The text begins with a detailed analysis of linear models and ordinary least squares. Subsequent chapters explore extensions such as ridge regression, generalized linear models, and additive models. The second half focuses on the use of general-purpose algorithms for convex optimization and their application to tasks in statistical learning. Models covered include the elastic net, dense neural networks, convolutional neural networks (CNNs), and spectral clustering. A unifying theme throughout the text is the use of optimization theory in the description of predictive models, with a particular focus on the singular value decomposition (SVD). Through this theme, the computational approach motivates and clarifies the relationships between various predictive models.





Taylor Arnold is an assistant professor of statistics at the University of Richmond. His work at the intersection of computer vision, natural language processing, and digital humanities has been supported by multiple grants from the National Endowment for the Humanities (NEH) and the American Council of Learned Societies (ACLS). His first book, Humanities Data in R, was published in 2015.





Michael Kane is an assistant professor of biostatistics at Yale University. He is the recipient of grants from the National Institutes of Health (NIH), DARPA, and the Bill and Melinda Gates Foundation. His R package bigmemory won the Chamber's prize for statistical software in 2010.





Bryan Lewis is an applied mathematician and author of many popular R packages, including irlba, doRedis, and threejs.

SHORT TASK 1
Retype the book description word for word, starting with "Taylor Arnold is" and going on through "doRedis, and threejs.".
SHORT TASK 2
Write what comes next in the book description on optimization and statistical learning, picking up after its final sentence.

RECORDS SUPPLIED

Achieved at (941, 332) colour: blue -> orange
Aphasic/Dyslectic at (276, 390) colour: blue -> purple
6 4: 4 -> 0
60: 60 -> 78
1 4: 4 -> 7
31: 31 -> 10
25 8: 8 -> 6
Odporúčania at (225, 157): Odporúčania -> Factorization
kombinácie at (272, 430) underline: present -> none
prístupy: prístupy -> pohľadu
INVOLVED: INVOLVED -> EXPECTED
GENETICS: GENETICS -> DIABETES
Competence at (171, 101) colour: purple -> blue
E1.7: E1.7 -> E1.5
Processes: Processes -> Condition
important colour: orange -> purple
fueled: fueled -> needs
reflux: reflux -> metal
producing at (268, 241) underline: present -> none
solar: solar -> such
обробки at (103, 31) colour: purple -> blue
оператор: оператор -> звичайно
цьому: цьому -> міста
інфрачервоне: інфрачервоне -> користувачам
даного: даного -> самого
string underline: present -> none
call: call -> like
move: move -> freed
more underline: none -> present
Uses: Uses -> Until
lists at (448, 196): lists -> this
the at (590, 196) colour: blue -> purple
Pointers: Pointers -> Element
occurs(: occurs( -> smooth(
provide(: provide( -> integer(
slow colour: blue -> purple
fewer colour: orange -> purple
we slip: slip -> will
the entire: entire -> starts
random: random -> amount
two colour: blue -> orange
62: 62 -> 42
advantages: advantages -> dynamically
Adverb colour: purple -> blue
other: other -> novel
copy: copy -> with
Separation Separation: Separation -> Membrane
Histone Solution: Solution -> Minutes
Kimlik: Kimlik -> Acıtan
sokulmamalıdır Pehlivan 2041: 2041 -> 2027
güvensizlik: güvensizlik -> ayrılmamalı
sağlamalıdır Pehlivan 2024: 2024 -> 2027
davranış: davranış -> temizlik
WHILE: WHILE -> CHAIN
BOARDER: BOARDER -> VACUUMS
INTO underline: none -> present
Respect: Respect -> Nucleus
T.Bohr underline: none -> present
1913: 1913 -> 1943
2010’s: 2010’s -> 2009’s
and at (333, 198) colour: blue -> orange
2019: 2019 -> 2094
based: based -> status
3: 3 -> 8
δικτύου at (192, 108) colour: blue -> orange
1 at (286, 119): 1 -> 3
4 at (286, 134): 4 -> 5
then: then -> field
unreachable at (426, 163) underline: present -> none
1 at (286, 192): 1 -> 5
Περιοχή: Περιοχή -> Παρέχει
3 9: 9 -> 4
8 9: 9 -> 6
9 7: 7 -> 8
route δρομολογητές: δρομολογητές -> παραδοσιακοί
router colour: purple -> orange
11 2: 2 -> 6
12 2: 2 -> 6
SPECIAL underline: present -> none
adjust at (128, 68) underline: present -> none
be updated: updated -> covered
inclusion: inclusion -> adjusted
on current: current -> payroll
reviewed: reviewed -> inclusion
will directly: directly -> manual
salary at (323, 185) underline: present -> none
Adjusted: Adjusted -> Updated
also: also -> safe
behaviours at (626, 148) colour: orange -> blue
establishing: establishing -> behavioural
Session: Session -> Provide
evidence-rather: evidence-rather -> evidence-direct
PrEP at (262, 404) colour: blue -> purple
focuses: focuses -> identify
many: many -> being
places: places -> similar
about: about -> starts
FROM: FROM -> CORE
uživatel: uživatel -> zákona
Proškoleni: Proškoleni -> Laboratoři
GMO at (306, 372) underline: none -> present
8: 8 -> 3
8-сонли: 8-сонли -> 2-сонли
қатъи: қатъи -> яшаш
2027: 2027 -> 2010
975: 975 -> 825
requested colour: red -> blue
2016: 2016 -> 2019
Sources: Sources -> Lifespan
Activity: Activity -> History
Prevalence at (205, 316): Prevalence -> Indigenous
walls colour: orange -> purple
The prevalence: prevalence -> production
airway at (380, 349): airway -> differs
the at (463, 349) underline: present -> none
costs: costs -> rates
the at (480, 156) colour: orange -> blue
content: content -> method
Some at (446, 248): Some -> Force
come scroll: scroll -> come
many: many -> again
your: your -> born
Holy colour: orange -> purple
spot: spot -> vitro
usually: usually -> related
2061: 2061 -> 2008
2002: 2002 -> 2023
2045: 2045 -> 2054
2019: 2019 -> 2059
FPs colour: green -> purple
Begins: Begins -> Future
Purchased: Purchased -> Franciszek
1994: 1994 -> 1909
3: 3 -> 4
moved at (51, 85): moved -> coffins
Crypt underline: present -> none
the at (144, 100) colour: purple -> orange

EXERCISE RESULT 1
Taylor Arnold is an assistant professor of statistics at the University of Richmond. His work at the intersection of computer vision, natural language processing, and digital humanities has been supported by multiple grants from the National Endowment for the Humanities (NEH) and the American Council of Learned Societies (ACLS). His first book, Humanities Data in R, was published in 2015.





Michael Kane is an assistant professor of biostatistics at Yale University. He is the recipient of grants from the National Institutes of Health (NIH), DARPA, and the Bill and Melinda Gates Foundation. His R package bigmemory won the Chamber's prize for statistical software in 2010.





Bryan Lewis is an applied mathematician and author of many popular R packages, including irlba, doRedis, and threejs.

EXERCISE RESULT 2
Publisher: Taylor & Francis Ltd
ISBN: 9780367570613
Number of pages: 362
Weight: 689 g
Dimensions: 234 x 156 mm


MEDIA REVIEWS

"As best as I can determine, 'A Computational Approach to Statistical Learning' (CASL) is unique among R books devoted to statistical learning and data science. Other popular texts...cover much of the same ground, and include extensive R code implementing statistical models. What makes CASL different is the unifying mathematical structure underlying the presentation and the focus on the computations themselves...CASL's great strengths are the use linear algebra to provide a coherent, unifying mathematical framework for explaining a wide class of models, a lucid writing style that appeals to geometric intuition, clear explanations of many details that are mostly glossed over in more superficial treatments, the inclusion of historical references, and R code that is tightly integrated into the text. The R code is extensive, concise without being opaque, and in many cases, elegant. The code illustrates R's advantages for developing statistical algorithms as well as its power to present versatile and compelling visualizations...CASL ought to appeal to anyone working in data science or machine learning seeking a sophisticated understanding of both the theoretical basis and efficient algorithms underlying a modern approach to computational statistics."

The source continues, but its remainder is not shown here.